Around 6:30pm, active labor began. The first four puppies were born alive and healthy. The fifth puppy, however, was the trouble maker. This puppy had died before birth. Thankfully, it was recent. The puppy looked almost totally normal, indicating it hadn’t been dead very long. The longer a puppy is dead in the womb, the greater the chance of it creating other complications. I do think, though, that this puppy’s death triggered labor a few days early.

After the dead puppy was born, I could tell Duchess wasn’t finished. But I wasn’t prepared for just how many were still waiting to be born. They just kept coming and coming and coming until approximately 9:30pm. She had eleven puppies total, with ten of them surviving! This is going to be a busy place in a few weeks!

I have a couple of smaller puppies, with one in particular I am concerned about. The smallest puppy was born very weak. She kept getting pushed away, and she didn’t have the strength to try to nurse even with my help. She was dehydrated and fading quickly. Even in just two hours, she was becoming weaker, so I made an emergency trip to get Nurti-stat from a friend, a high-calorie liquid supplement. I gave her a small dose around 10pm, and she was soon able to nurse a bit. It was very weak, but it was better than not at all. By the time I gave her the next dose at 11pm, I could already tell a difference. Her body was warm, and her skin no longer looked dehydrated. Her sucking was significantly stronger. We will see what the next day or two holds for her. Runts in a large litter like this often struggle to survive.

This is one of those instances where intervention is necessary. I’ll be bottle feeding her and continuing with the Nutri-stat, but I am currently leaving her with Duchess and her littermates. I don’t want to bottle feed her full time. My goal is to give enough supplementation to give her the strength to nurse. Mama’s milk, especially the colostrum produced in the first 24 hours, is the best thing for puppy. Colostrum is what gives puppies immunity from diseases like parvo until the puppies’ own immune systems are developed. No other supplement or milk replacer can come close to mama’s milk. Even if this puppy only nurses half of the time, she is still getting some beneficial immunities from Duchess’s milk.

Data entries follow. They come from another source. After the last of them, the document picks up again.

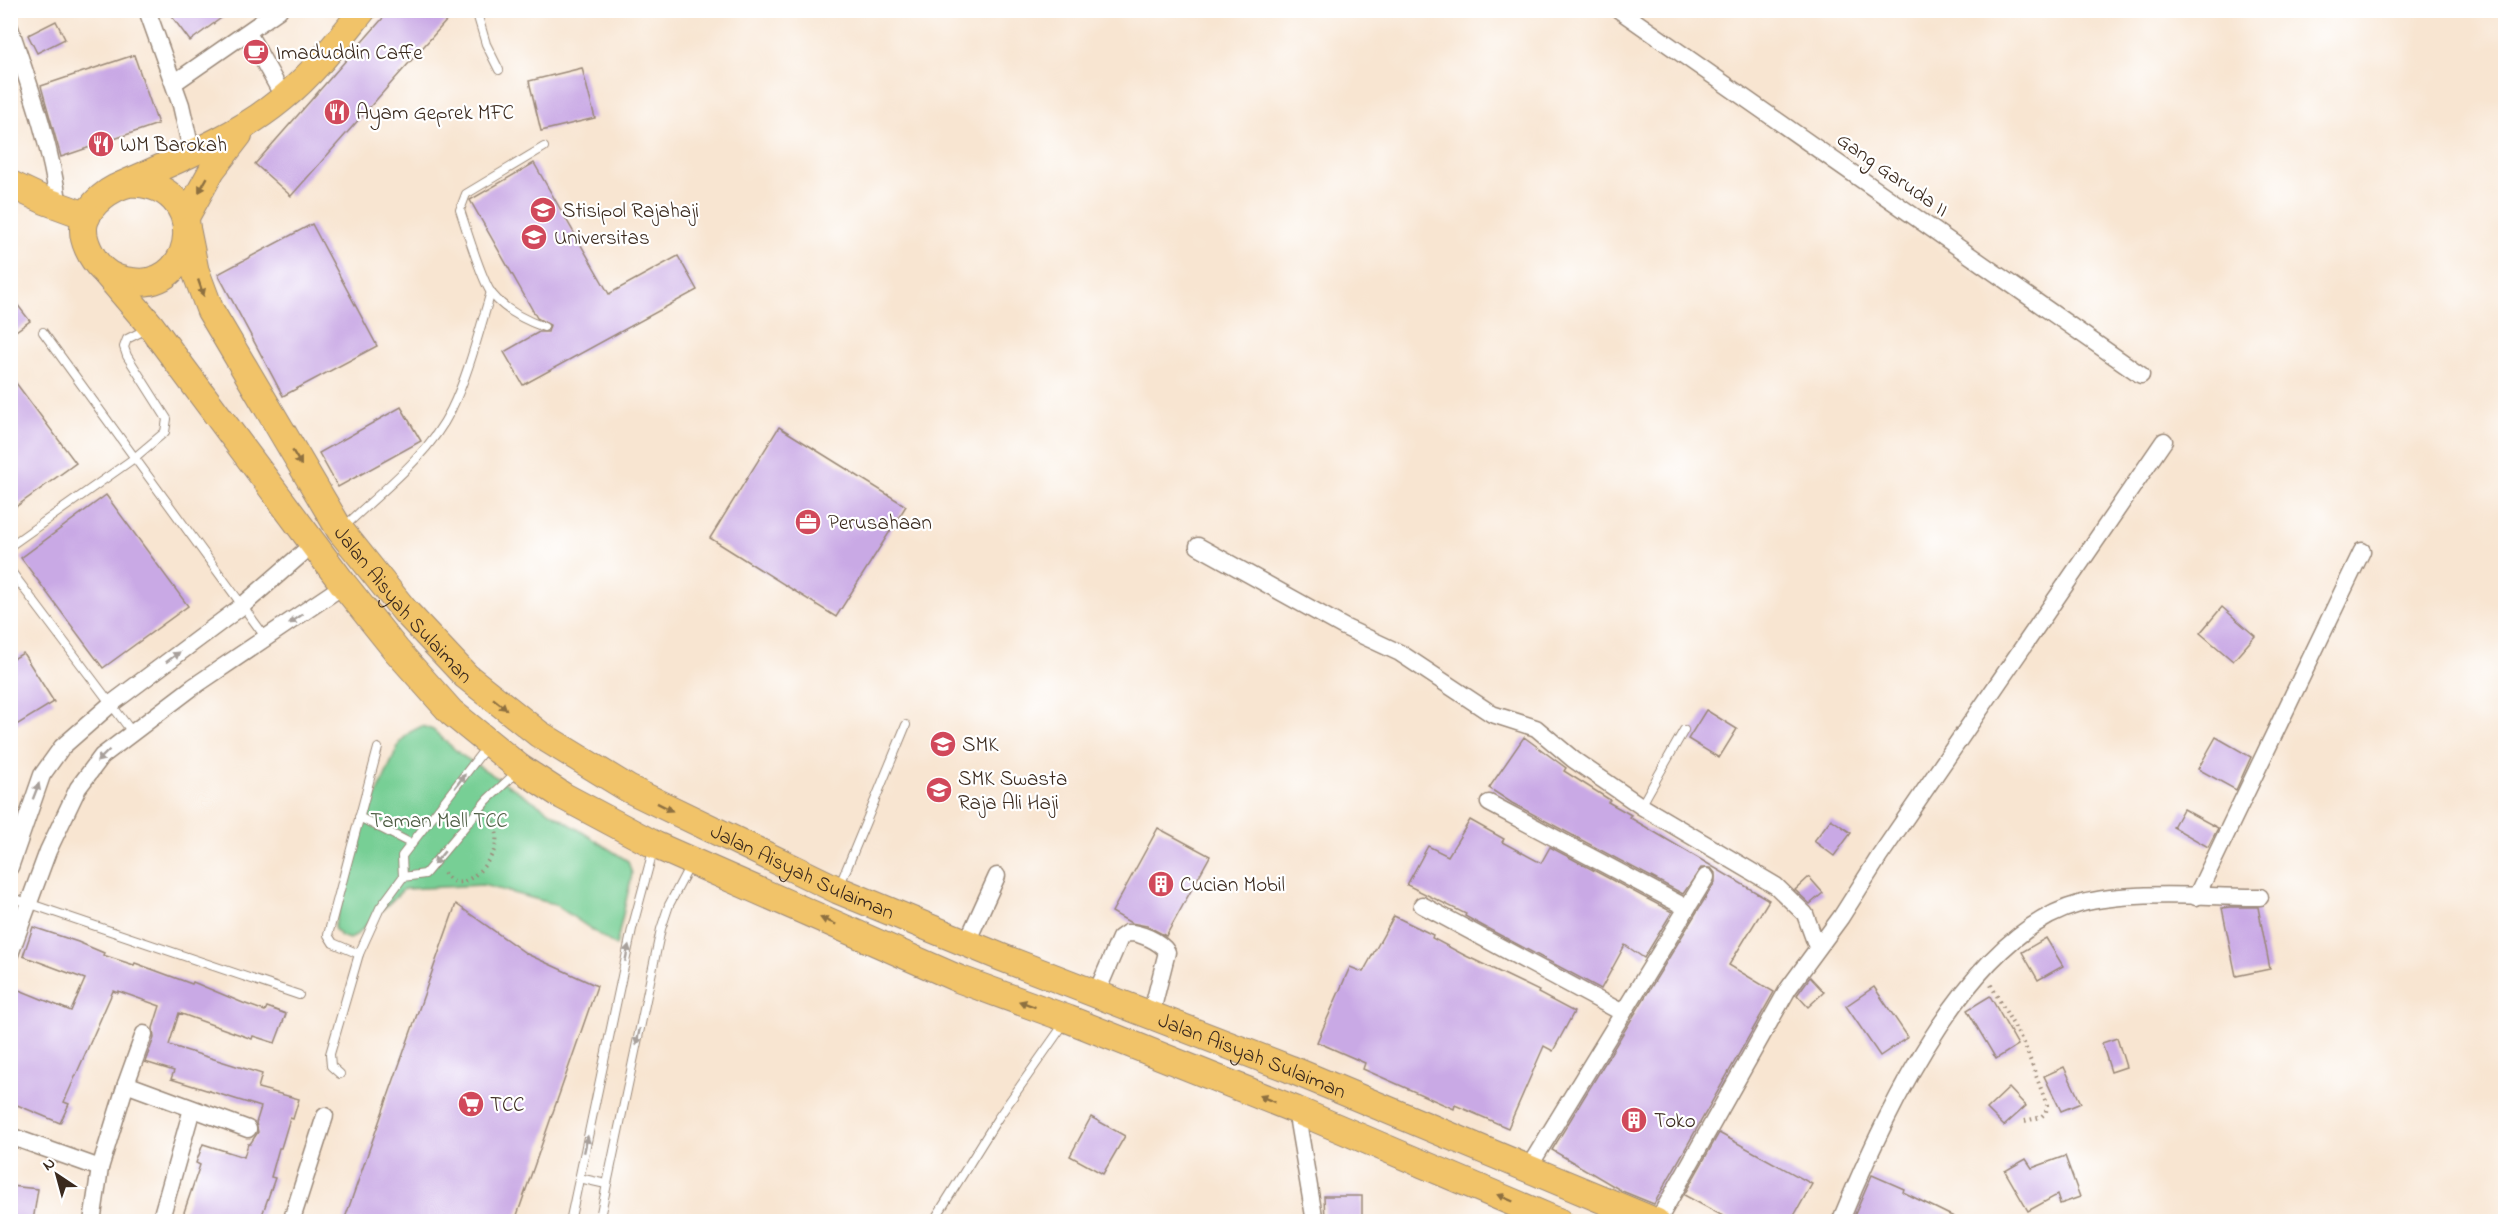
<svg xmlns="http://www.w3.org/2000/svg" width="2516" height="1232" font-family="'Indie Flower',sans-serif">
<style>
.green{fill:#77cf95;stroke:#597c5a;stroke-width:1.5}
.building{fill:#c9a9e5}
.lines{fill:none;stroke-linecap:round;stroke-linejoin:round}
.service-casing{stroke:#9a8878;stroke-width:10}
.minor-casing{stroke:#9a8878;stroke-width:19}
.primary-casing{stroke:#9a8878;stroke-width:28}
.trunk-casing{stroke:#9a8878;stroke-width:29}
.path{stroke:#9a8878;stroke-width:4;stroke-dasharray:1.5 4.5;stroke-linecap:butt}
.service{stroke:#fff;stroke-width:8}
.minor{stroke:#fff;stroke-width:16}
.primary{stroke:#f1c369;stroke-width:26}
.trunk{stroke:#f1c369;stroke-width:27}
.oneway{fill:#8d6f40}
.oneway2{fill:#a79f9a}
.labels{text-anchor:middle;stroke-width:4.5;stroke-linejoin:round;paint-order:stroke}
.poi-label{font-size:21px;fill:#3b2a1e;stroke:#fff;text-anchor:start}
.street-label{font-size:21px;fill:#3b2a1e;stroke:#fff}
.park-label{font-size:21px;fill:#4d5c42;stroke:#fff}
</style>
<rect width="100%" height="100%" fill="#fff"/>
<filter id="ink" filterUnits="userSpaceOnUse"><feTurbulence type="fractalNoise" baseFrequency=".0167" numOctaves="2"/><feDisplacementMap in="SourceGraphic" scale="12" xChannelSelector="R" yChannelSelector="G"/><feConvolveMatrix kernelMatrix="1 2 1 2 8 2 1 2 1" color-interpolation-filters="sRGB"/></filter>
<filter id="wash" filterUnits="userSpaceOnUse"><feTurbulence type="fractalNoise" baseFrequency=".008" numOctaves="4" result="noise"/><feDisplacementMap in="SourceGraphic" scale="24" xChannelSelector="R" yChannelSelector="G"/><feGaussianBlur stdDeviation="1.35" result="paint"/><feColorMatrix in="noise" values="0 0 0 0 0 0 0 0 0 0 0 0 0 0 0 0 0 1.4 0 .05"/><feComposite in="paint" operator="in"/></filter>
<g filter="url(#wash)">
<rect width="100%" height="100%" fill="#f8e5d1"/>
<polygon class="green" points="422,726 433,730 461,755 628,861 632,874 616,946 554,904 483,885 404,889 354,937 349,939 341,936 334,928 359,835 400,742 410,732"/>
<g id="blocks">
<g class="building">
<polygon points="167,10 232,10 190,41"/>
<polygon points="390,10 456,10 291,196 255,164"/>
<polygon points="56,21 65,39 37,53 28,35"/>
<polygon points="134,55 158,124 61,157 41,86"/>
<polygon points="582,68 595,118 541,131 529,81"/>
<polygon points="534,163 609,294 678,256 697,290 523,385 504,352 539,332 548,332 550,325 537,318 470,200"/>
<polygon points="312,224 377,346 283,396 218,274"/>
<polygon points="10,295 30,321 10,335"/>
<polygon points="10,375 76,463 10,511"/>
<polygon points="401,407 421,441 338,487 319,453"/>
<polygon points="779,427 906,506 836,617 710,538"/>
<polygon points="106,495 188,606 103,668 21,558"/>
<polygon points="2222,607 2255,636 2233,661 2200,633"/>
<polygon points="23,653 54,702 10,729 10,661"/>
<polygon points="1706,710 1737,729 1719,758 1688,739"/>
<polygon points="1524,737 1566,768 1564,771 1610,800 1608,802 1631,815 1629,817 1769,900 1729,965 1774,992 1654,1204 1622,1191 1552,1150 1715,882 1715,873 1711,868 1701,868 1683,894 1512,803 1489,788"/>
<polygon points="2216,737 2251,757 2236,790 2198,769"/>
<polygon points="2183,809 2218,828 2208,847 2173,827"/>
<polygon points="1831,819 1851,833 1834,856 1814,841"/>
<polygon points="1470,820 1504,839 1502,842 1541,863 1550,847 1672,912 1644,958 1625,945 1601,989 1483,926 1465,916 1466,914 1407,885 1428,846 1448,856"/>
<polygon points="1158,828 1210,856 1166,936 1147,926 1131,923 1112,912"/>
<polygon points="1809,877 1823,893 1810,904 1795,890"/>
<polygon points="456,904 527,954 597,986 515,1221 344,1221"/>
<polygon points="2230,907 2258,907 2270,969 2236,976 2222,908"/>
<polygon points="1394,916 1433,935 1432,938 1464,955 1539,991 1538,993 1574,1012 1553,1051 1544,1046 1508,1128 1455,1105 1454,1109 1363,1069 1365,1063 1317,1042 1350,967 1363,972"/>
<polygon points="33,927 78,942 104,953 103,955 134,965 135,963 192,984 193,982 243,1003 265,1011 267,1007 286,1014 275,1043 253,1036 252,1039 179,1013 169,1045 262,1074 258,1088 299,1099 293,1119 290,1118 281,1148 279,1148 271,1177 275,1178 260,1221 181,1221 200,1165 196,1163 203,1144 244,1157 248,1144 250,1144 258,1132 256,1123 261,1107 171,1079 174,1071 145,1062 154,1038 153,1028 160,1006 118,991 118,993 113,991 64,1102 69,1104 60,1123 10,1102 10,1004 17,989 71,1011 85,979 23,956"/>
<polygon points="2046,938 2063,966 2038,980 2022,952"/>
<polygon points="1810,977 1824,992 1808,1007 1797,995"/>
<polygon points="1874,987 1908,1037 1880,1056 1846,1006"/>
<polygon points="1990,996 2018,1045 1996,1059 1967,1010"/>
<polygon points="2117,1038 2126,1067 2111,1072 2102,1043"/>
<polygon points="2064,1067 2081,1103 2061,1111 2044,1076"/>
<polygon points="2009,1088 2026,1106 2004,1126 1987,1109"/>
<polygon points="1091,1117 1125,1136 1103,1174 1070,1156"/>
<polygon points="1719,1133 1812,1184 1791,1221 1732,1221 1684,1195"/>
<polygon points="2065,1156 2080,1197 2060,1204 2057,1195 2028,1211 2005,1171 2026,1159 2032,1168"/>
<polygon points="1872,1175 1904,1189 1903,1192 1962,1221 1852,1221"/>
<polygon points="10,1186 38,1189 33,1221 10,1221"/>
<polygon points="1324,1196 1362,1196 1362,1221 1325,1221"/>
</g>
</g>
</g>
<g filter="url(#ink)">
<use href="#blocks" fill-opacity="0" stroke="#9a8878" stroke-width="1.5"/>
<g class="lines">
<defs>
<g id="service">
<polyline points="476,10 486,44 499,70"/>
<path d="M544,327C524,320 506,311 492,294C482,282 466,228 460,210L466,194L544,147"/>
<polyline points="43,332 266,638"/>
<path d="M343,528C380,492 428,457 451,410C469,373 479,331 491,292"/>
<polyline points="10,546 133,459 165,432 167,419 127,356 124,347 127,339 147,329"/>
<polyline points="10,570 132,732"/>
<polyline points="1641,806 1684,730"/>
<polyline points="359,817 412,844"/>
<polyline points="403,877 425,874 487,800 518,771"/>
<polyline points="839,887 906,725"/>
<polyline points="10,897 299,995"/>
<polyline points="359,954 333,943 328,935 378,748"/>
<polyline points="340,1074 331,1066 330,1054 359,954 380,908 403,877 402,856 487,746"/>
<polyline points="579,1178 606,1184"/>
<polyline points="570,1222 632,929 654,847"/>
<polyline points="599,1222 661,929 669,905 690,865"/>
<polyline points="933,1222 998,1118 1066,1021"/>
</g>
<g id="minor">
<polyline points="147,10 181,105 192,154"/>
<polyline points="1619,10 2141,375"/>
<path d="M10,28C30,87 51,145 59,207"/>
<polyline points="248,33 284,98"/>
<polyline points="174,83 279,10"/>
<polyline points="1198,546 1344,627 1400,653 1492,714 1536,728 1574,760 1641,806 1776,886 1805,914 1817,947"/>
<polyline points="1489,803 1687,908"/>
<polyline points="10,867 42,775 62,747 111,704 242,606 313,544"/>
<polyline points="2196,897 2362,551"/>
<polyline points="1422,905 1623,1013"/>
<polyline points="966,944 997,876"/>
<polyline points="10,954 48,851 78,788 102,756 193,687 344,585"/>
<path d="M1096,994L1120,938L1127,933C1139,932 1160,941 1167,952L1151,1015"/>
<polyline points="126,1084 248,1129"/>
<polyline points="1296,1110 1315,1222"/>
<polyline points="10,1136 100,1168"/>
<polyline points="1529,1167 1706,877"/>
<polyline points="92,1222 100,1168 126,1084 144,1034"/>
<polyline points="160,1222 192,1109"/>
<polyline points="291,1222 325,1116"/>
<polyline points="1657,1222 1788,989 1841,917 1879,857 2164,441"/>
<path d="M1840,1222C1881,1122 1966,934 2079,904C2132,890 2205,897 2260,897"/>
</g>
<g id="primary">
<path d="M121,185C177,160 235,138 282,99C313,74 338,41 363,10"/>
<polyline points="185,219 212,170 239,135"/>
</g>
<g id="trunk">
<path d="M130,183C211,183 198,287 136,282C123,281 111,278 102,269C92,259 81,240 84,224C88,204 111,187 130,183Z"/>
<polyline points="10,184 46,201 87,216"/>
<path id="s1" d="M187,231L195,270L210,310L340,530L404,610L466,676L539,734L629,789L838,890L1003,958L1290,1069L1656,1222"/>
<polyline points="106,273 151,326 344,585 396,650 451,712 520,768 563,796 655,845 959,979 1068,1019 1296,1110 1559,1222"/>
</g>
</defs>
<use href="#service" class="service-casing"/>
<use href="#minor" class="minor-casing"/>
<use href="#primary" class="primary-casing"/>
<use href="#trunk" class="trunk-casing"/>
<g class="path">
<path d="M444,873C447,876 450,880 455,882C470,886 492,860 495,847C498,837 496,826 493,815"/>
<polyline points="1991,985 2025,1046 2047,1105 2046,1112 2041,1117 2021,1122"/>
</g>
<use href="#service" class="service"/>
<use href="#minor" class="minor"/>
<use href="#primary" class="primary"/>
<use href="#trunk" class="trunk"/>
</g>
<defs><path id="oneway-solid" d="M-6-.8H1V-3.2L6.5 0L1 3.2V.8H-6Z" transform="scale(1.5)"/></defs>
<g class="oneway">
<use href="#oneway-solid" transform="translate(203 185) rotate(120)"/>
<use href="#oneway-solid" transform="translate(201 288) rotate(71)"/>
<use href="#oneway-solid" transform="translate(297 458) rotate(59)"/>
<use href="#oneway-solid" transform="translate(500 704) rotate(39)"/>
<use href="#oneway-solid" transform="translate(665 807) rotate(27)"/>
<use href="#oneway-solid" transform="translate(828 921) rotate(-157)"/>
<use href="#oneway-solid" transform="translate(1027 1004) rotate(-160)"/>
<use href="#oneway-solid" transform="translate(1267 1099) rotate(-158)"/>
<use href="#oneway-solid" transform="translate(1505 1198) rotate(-157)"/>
</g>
<g class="oneway2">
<use href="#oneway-solid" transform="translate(296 619) rotate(145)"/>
<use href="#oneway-solid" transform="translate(173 657) rotate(-37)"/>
<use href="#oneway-solid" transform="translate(103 756) rotate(136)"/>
<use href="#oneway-solid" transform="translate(460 781) rotate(-53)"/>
<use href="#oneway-solid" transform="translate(36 791) rotate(-69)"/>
<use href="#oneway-solid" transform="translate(439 858) rotate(130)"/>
<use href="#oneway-solid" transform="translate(627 953) rotate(-78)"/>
<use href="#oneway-solid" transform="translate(638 1037) rotate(102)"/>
<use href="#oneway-solid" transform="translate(586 1144) rotate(-78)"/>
</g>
</g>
<defs>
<symbol id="cafe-disc" viewBox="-11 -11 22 22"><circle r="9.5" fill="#d1495b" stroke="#fff"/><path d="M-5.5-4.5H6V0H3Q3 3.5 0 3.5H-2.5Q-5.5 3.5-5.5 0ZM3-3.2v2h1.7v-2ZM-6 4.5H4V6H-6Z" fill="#fff"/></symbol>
<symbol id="restaurant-disc" viewBox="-11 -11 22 22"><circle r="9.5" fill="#d1495b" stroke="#fff"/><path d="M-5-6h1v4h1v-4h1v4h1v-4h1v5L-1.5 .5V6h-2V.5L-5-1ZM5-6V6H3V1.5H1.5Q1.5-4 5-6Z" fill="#fff"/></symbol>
<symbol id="university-disc" viewBox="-11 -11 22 22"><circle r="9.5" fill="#d1495b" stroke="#fff"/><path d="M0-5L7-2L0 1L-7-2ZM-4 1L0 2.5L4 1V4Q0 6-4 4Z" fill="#fff"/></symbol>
<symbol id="office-disc" viewBox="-11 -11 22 22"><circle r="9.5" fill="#d1495b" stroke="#fff"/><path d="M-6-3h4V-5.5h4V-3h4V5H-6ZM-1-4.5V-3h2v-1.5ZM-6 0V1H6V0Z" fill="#fff"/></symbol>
<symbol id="school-disc" viewBox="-11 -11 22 22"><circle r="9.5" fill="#d1495b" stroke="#fff"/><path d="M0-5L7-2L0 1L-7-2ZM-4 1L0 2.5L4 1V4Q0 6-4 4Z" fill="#fff"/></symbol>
<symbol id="building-disc" viewBox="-11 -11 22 22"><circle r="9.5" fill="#d1495b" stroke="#fff"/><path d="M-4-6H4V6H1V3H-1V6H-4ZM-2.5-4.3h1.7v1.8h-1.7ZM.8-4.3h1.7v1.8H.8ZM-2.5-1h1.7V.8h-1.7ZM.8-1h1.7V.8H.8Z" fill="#fff"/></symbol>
<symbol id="supermarket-disc" viewBox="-11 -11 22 22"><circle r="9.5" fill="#d1495b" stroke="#fff"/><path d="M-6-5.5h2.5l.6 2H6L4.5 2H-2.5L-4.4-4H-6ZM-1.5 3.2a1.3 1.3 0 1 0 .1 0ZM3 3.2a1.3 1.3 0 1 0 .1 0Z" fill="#fff"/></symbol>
</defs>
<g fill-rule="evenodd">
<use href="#cafe-disc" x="241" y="37" width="30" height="30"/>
<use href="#restaurant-disc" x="322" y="97" width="30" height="30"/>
<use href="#restaurant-disc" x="86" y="129" width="30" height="30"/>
<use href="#university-disc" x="528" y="195" width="30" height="30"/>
<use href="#university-disc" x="519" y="222" width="30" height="30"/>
<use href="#office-disc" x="793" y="507" width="30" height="30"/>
<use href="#school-disc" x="928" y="729" width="30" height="30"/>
<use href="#school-disc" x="924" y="775" width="30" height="30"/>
<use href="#building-disc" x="1146" y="869" width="30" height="30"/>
<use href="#supermarket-disc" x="456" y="1089" width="30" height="30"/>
<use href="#building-disc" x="1619" y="1105" width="30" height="30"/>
</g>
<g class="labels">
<g class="poi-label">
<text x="276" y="59">Imaduddin Caffe</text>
<text x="356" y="119">Ayam Geprek MFC</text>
<text x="120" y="151">WM Barokah</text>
<text x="562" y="217">Stisipol Rajahaji</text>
<text x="554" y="244">Universitas</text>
<text x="828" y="529">Perusahaan</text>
<text x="962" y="751">SMK</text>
<text x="958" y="785">SMK Swasta<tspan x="958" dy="24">Raja Ali Haji</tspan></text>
<text x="1180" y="891">Cucian Mobil</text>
<text x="490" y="1111">TCC</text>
<text x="1654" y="1127">Toko</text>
</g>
<g class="street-label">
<text transform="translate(1893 174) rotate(35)" y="7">Gang Garuda II</text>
<text dy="7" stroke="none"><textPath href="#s1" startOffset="436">Jalan Aisyah Sulaiman</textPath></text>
<text dy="7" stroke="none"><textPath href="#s1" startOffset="922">Jalan Aisyah Sulaiman</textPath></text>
<text dy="7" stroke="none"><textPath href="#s1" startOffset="1408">Jalan Aisyah Sulaiman</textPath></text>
</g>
<g class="park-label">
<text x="439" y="827">Taman Mall TCC</text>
</g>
</g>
<rect width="2516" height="1232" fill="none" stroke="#fff" stroke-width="36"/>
<g transform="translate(57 1175) rotate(324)" stroke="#ffffff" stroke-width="4.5" paint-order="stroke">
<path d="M0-4.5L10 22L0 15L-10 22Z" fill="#3b2a1e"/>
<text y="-9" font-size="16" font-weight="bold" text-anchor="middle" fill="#3b2a1e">N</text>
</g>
</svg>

This is what breeding and raising puppies looks like. I am currently minus nearly two nights of sleep. I’ll be spending majority of the next few days hand-raising a weak puppy and weighing and monitoring the others. I’ll be carefully observing Duchess and tracking her temperature to make sure she recovers well. Breeding is not an easy business, but it’s definitely a rewarding one. I know there are a lot of people out there who criticize breeders, thinking that they only care about money. I really wish those critics could see behind the scenes. I know there are some bad breeders out there who do view their dogs and puppies only as a money source; but most of us really do care. Our dogs are our family. We pour an immeasurable amount of time and tears into each dog and each puppy. We lose sleep and sometimes sanity in an effort to help a puppy pull through. We spend hours each day caring for the daily needs of our adult dogs. We are always searching for ways to make our dogs happier and healthier. We are rewarded by the love of our dogs, by the warm snuggles of a puppy, and the by the happiness of the families who take our puppies. Yes, we depend on the income from our puppies to help support our own families, but it’s so much more than that. It’s a demanding job, but I love every step of way.

Here are some pictures from yesterday.


Duchess getting ready. She insisted on carrying around the stuffed puppy and having it in her nest.


First puppy!


Trying to help the runt nurse



All the babies! Can you count ten?


A very tired mama getting some well-deserved rest


That’s all for today, folks! I’ll post an update on the puppies in a few days! Have a happy week!